Excerpt to read
--- START ---
It’s a lot harder for David Yim to rack up the airline miles these days. The bond underwriter at Standard Chartered used to fly across the Pacific from Hong Kong to the US four or five times a year to arrange dollar-debt deals, but he’s not sure he’ll make it even once in 2017.
Such is the gravitational pull China is having on the market for dollar bonds issued by Asian companies and banks. Borrowers used to tap US-based investors when they sold dollar securities. Now, there’s a big enough pool of greenbacks in Asia and predominantly Chinese buyers are able to take up the vast majority of bonds sold in dollars.
Within three years, this market may reach $1tn, composed mostly of Chinese dollar bonds, according to projections from Australia & New Zealand Banking Group. Big Chinese demand may be changing the risk dynamics of the dollar bond market in Asia, according to market watchers.
“Having a Chinese buyer means there’s a different risk profile – it’s not like Western money managers investing in Thailand before the Asian crisis,” said Nigel Pridmore, a long-time capital-markets attorney and partner in Hong Kong at law firm Ashurst.
--- END ---
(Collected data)
--- START ---
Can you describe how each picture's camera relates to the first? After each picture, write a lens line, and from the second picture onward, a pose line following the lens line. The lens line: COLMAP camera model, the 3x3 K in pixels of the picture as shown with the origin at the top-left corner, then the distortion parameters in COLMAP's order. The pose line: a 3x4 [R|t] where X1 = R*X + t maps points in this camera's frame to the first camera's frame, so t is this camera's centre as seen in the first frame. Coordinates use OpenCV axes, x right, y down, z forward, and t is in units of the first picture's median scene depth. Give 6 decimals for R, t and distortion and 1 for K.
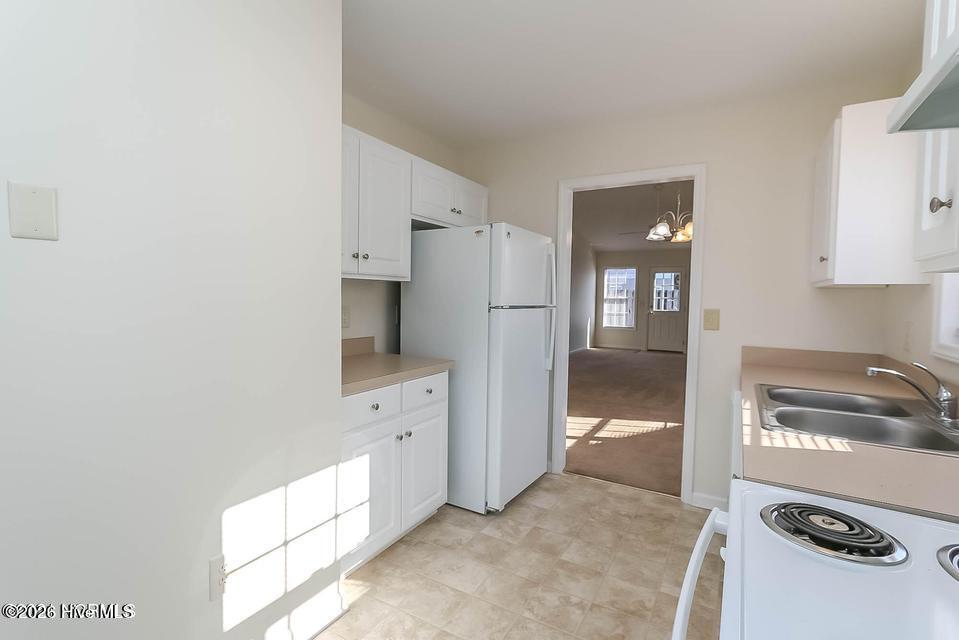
lens RADIAL K [[448.5, 0, 476.9], [0, 448.5, 317.7], [0, 0, 1]] dist [-0.000451, 0.000026]
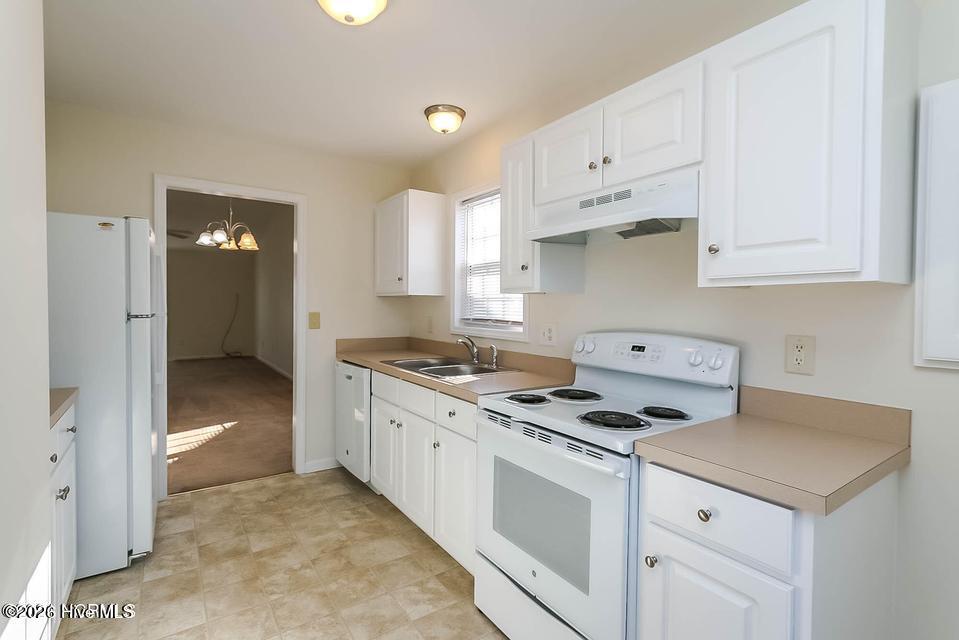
lens RADIAL K [[448.5, 0, 476.9], [0, 448.5, 317.7], [0, 0, 1]] dist [-0.000451, 0.000026]
pose [[0.425620, -0.036800, 0.904154, -0.448049], [0.041668, 0.998910, 0.021042, -0.011657], [-0.903942, 0.028719, 0.426689, 0.051597]]
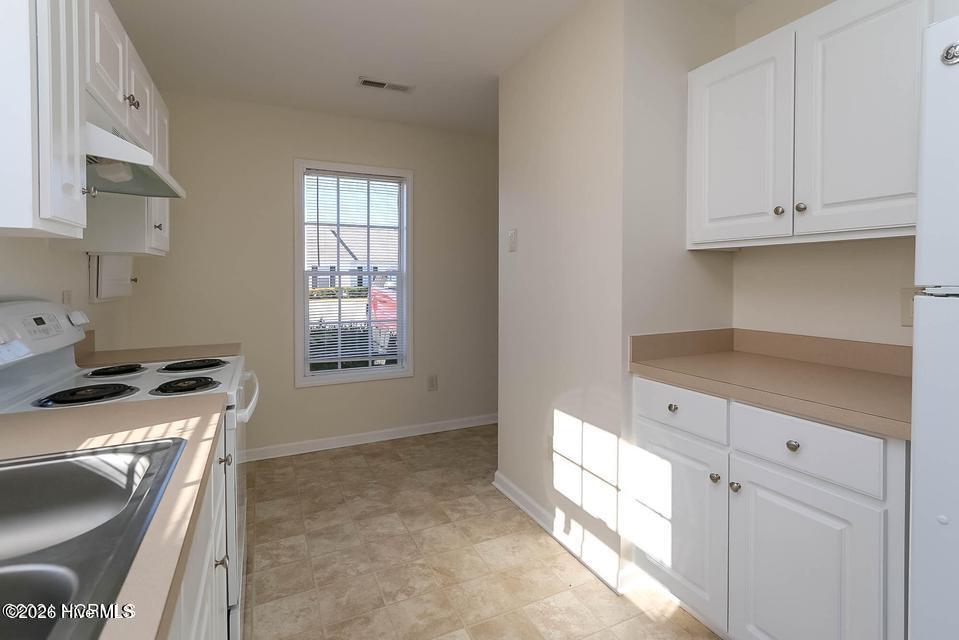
lens RADIAL K [[469.5, 0, 476.5], [0, 469.5, 274.8], [0, 0, 1]] dist [0.096963, 0.000071]
pose [[-0.567973, -0.011559, -0.822966, 1.081758], [-0.030340, 0.999516, 0.006901, -0.057662], [0.822488, 0.028888, -0.568048, 1.866015]]
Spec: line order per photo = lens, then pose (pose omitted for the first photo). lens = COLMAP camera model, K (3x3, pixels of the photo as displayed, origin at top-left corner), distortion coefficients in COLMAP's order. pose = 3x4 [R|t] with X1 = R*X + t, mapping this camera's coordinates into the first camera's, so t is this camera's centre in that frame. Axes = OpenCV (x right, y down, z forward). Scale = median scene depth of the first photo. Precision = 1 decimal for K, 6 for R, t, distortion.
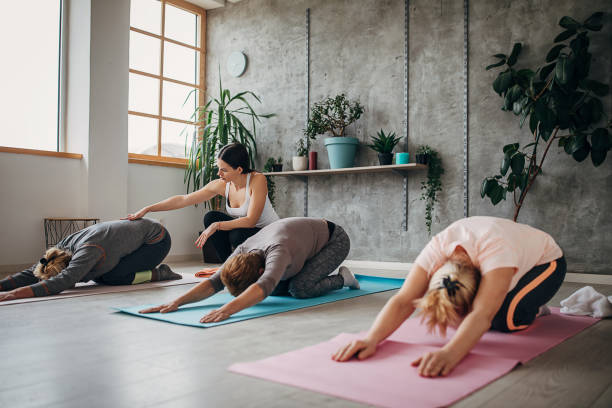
lens RADIAL K [[582.0, 0, 306.0], [0, 582.0, 204.0], [0, 0, 1]] dist [-0.009178, -0.004013]
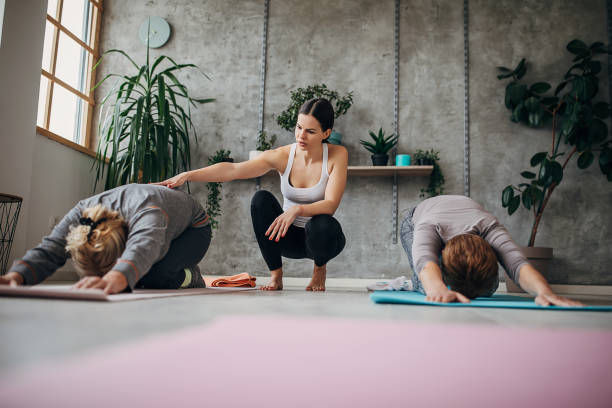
lens RADIAL K [[582.0, 0, 306.0], [0, 582.0, 204.0], [0, 0, 1]] dist [-0.009178, -0.004013]
pose [[0.866556, 0.083912, 0.491975, -0.390679], [-0.035526, 0.993635, -0.106902, 0.086079], [-0.497813, 0.075159, 0.864021, 0.292167]]
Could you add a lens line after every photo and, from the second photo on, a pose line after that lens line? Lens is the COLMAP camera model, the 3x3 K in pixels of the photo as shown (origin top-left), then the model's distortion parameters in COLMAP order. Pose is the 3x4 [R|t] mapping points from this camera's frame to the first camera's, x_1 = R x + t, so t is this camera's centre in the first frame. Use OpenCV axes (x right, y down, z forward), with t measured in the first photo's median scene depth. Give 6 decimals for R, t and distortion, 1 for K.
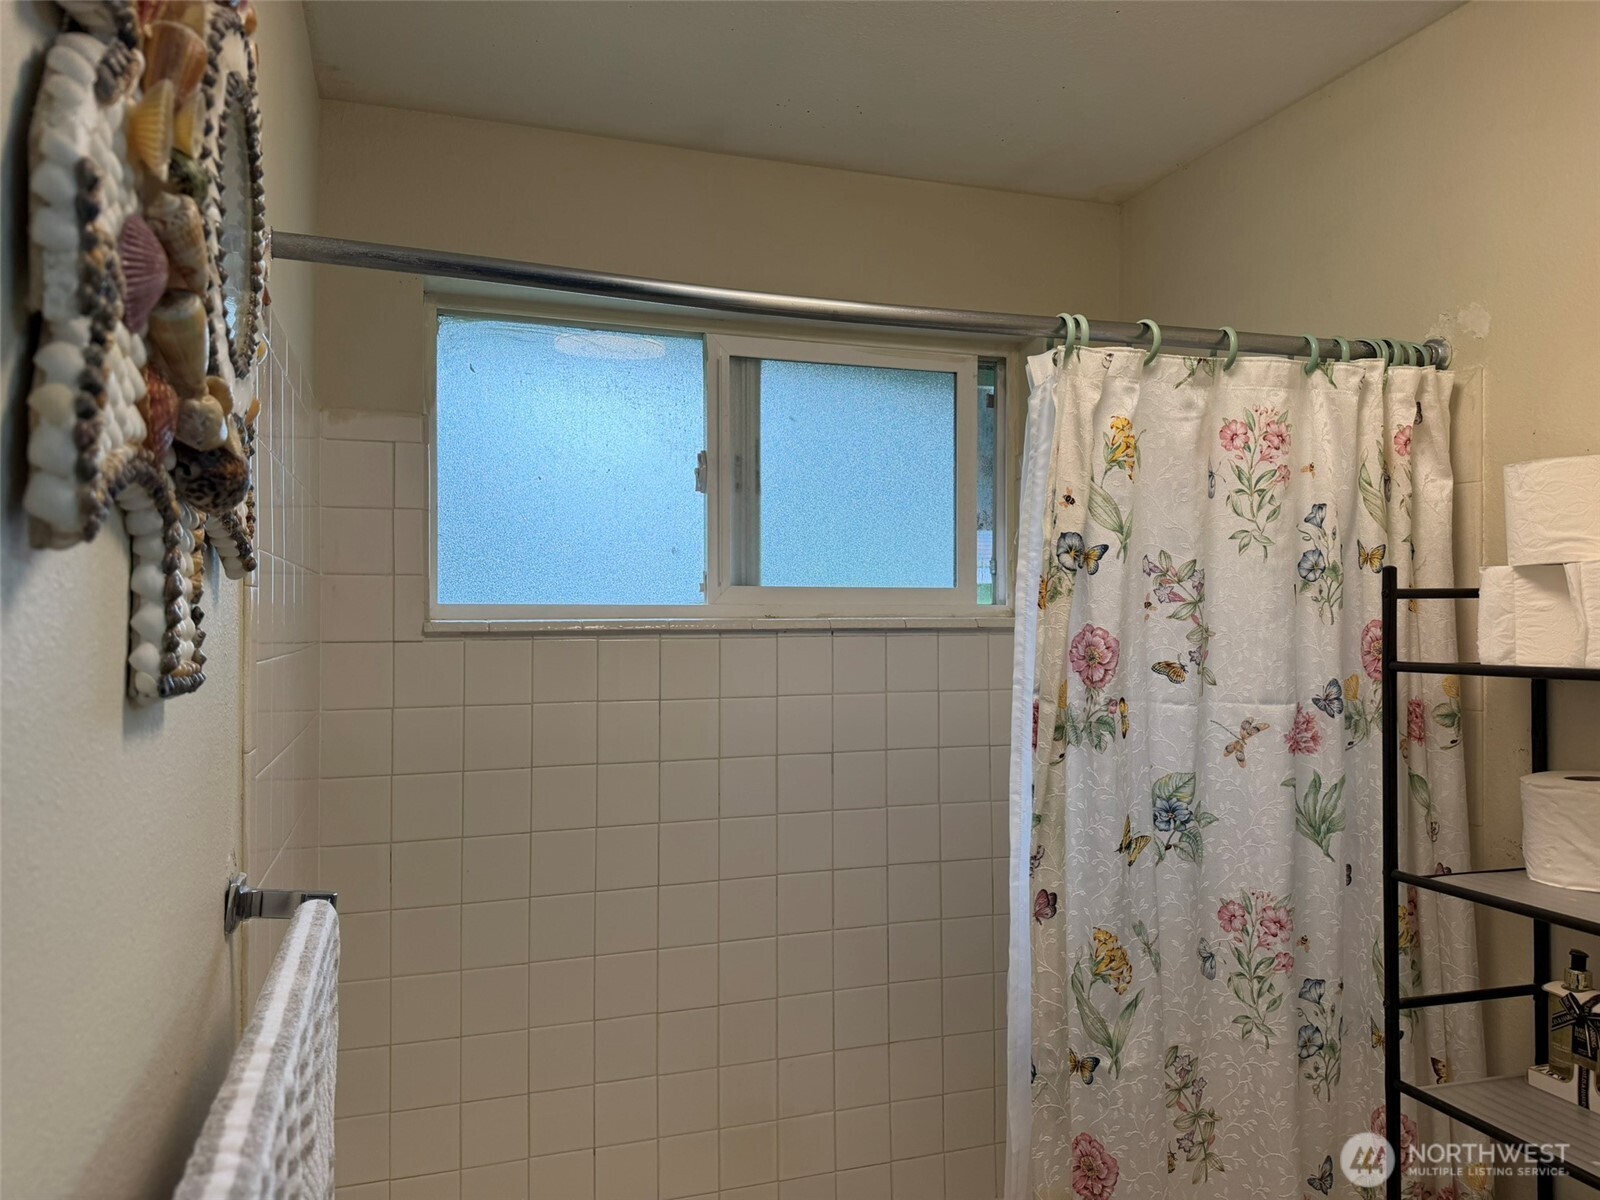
--- END ---
From the passage on Asia's dollar-bond market, copy the words from "Such is the" up to and including "to market watchers.".

Such is the gravitational pull China is having on the market for dollar bonds issued by Asian companies and banks. Borrowers used to tap US-based investors when they sold dollar securities. Now, there’s a big enough pool of greenbacks in Asia and predominantly Chinese buyers are able to take up the vast majority of bonds sold in dollars.
Within three years, this market may reach $1tn, composed mostly of Chinese dollar bonds, according to projections from Australia & New Zealand Banking Group. Big Chinese demand may be changing the risk dynamics of the dollar bond market in Asia, according to market watchers.